Il arriva à Mogador ce qui est arrivé aux patelins où la France avait invité les trois communautés à coexister sous sa protection. Ils succombèrent à une certaine dépression. Les boules ne devaient pas survivre au départ des Français, le mellah à sa désertion par ses habitants. Mogador connut le sort de l’Asilah d’Amram El Maleh qui bien que de Safi n’en était pas moins un grand vacancier de Mogador puisque l’un ses ancêtres entra dans ses annales comme l’un des terribles présidents de sa communauté juive. Dans « Ailen ou la nuit du récit », il écrit à propos d’Asila avec le brio qui caractérise son écriture : « Il allait fermer cette ville comme on ferme un livre, lui donner un titre, lui assigner un destin, un coup d’audace, un coup de force, soumettre de page en page, à la clarté du récit, des transparences, le chaos, le tohu-bohu qui secouait sa tête et son cœur. »
La nostalgie est un enduit que sécrète la mémoire dans le sillage du temps qui passe et s’écaille, d’autant plus indestructible qu’elle survit à la mort. La poste sera toujours là, le clocher aussi. L’araucaria conservera ma mémoire et celle de tous ceux qui ont partagé un jour ses chuchotis.
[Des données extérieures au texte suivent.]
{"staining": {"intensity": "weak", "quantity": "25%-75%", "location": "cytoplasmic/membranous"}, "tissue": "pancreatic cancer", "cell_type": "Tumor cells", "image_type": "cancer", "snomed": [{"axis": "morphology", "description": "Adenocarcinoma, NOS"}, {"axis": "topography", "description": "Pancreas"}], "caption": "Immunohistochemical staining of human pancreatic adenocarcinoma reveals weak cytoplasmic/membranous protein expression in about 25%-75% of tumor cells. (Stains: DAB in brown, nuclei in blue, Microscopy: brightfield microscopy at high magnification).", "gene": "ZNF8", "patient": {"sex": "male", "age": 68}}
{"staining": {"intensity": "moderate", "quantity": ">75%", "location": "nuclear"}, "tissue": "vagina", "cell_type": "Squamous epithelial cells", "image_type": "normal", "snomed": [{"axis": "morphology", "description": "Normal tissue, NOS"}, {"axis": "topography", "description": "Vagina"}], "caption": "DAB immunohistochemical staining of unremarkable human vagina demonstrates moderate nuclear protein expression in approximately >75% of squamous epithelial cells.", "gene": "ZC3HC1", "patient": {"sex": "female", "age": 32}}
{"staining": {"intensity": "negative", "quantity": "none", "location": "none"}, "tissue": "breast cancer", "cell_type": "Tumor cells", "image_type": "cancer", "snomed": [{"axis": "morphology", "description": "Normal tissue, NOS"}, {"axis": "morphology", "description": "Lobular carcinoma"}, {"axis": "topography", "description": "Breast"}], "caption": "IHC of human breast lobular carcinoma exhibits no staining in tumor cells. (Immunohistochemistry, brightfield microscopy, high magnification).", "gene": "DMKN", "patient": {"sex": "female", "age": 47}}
Les canons de Mogador ne tireront plus, les lieux ne connaîtront plus la guerre. Les seuls héros seraient encore des arts et des lettres et ils resteront gravés dans le marmonnement de vagues sérénisées par les travaux de restauration et dans l’immuable vol des mouettes. On n’a pas besoin de les convoquer, elles sont toujours là. Elles ne se décident pas à rentrer à leur île, elles s'attardent sur la presqu'île. Elles doivent finir de tirer la nuit sur les lieux. S'assurer que les artisans ont rangé leur breloque, que les portes des boutiques sont closes, les volets scellés, les barques solidement amarrées. Elles chassent les dernières brumes, les derniers relents des grillades, les derniers échos des querelles du jour. Elles ramonent le ciel pour que le lendemain le soleil ne soit pas couvert. Elles saluent les chalutiers qui lèvent l'ancre pour leur virée nocturne. Surtout elles bordent l'océan pour que ses vagues résistent au vent et ne lancent pas l’assaut tant redouté contre la ville endormie. Les dernières d'entre elles attendront le dernier appel du muezzin pour se glisser dans le dernier interstice du coucher.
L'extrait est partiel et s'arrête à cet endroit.